I continued to chase my dreams and the evolving game play. Rubber to plastic, plastic to urethane, and finally urethane to reactive resin. Three piece technology evolved into two piece, then into symmetric and asymmetric weightblocks. Bowling had changed forever.
26 years I spent trying to be the best, and once, I was very good. I feared nobody and would bowl anyone, anytime. I had a sponsor lined up once, but he lost some money on his other bowlers and decided to get out of it just as he picked me up. And I never quite was able to fully change my style enough to fully incorporate reactive resin. I still have my good times, but they are further and further apart and I struggle more and more while I have to watch the "young guns" with lots of ball speed fire missiles at the pocket that annihilate the pins. many night, I don't stand a chance. The powerful release I developed that once made others dread me has now become a millstone around my neck and is all but useless because modern balls don't need nearly that much release strength.
I still average over 210-215, but am just as likely to shoot 500 as 700, and I never know what ball to take or what line to play. Last week, I shot 680 with a urethane hammer, this week it wouldn't hook 1/2 as much or finish hardly at all, while my reactives would hook past the headpin from outside and not even turn over from inside.
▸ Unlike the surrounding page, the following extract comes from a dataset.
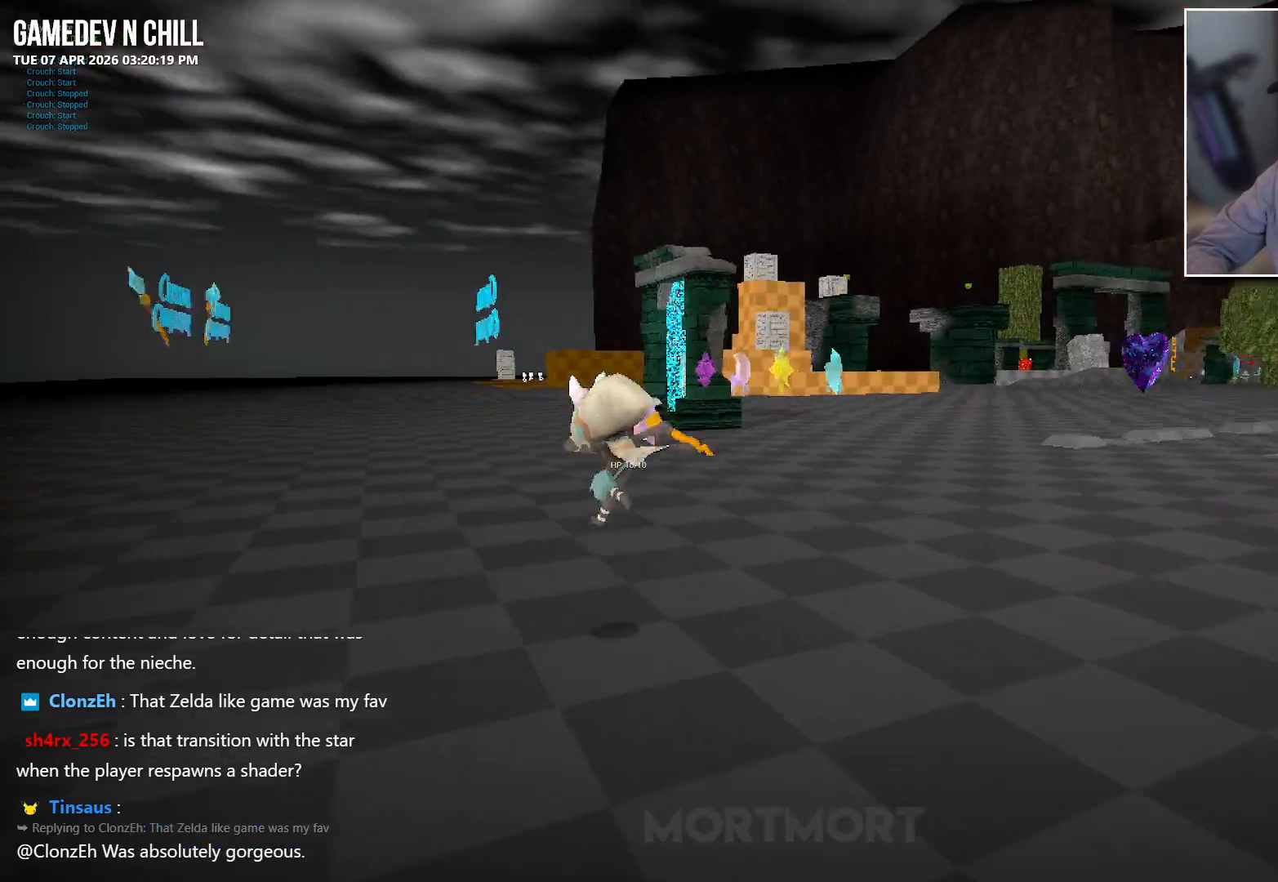
{"buttons": [], "left_stick": "up", "right_stick": "center", "events": [[183, "right_stick", "center"], [367, "left_stick", "up"]]}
After much frustration, I have now listed nearly all my stuff for sale. I picked up a used 14lb Hammer RAZYR from a friend and am going to use it I suppose. It is reactive, but the old style pancake will help me control the reaction, and the weight will help me generate enough speed, hopefully.
Not that anyone would care, but I'm about ready to quit. I've loved the game, supported it as much as possible, recruited as many converts to the sport as I could, and always tried to help and encourage others, but I'm afraid the game has passed me by.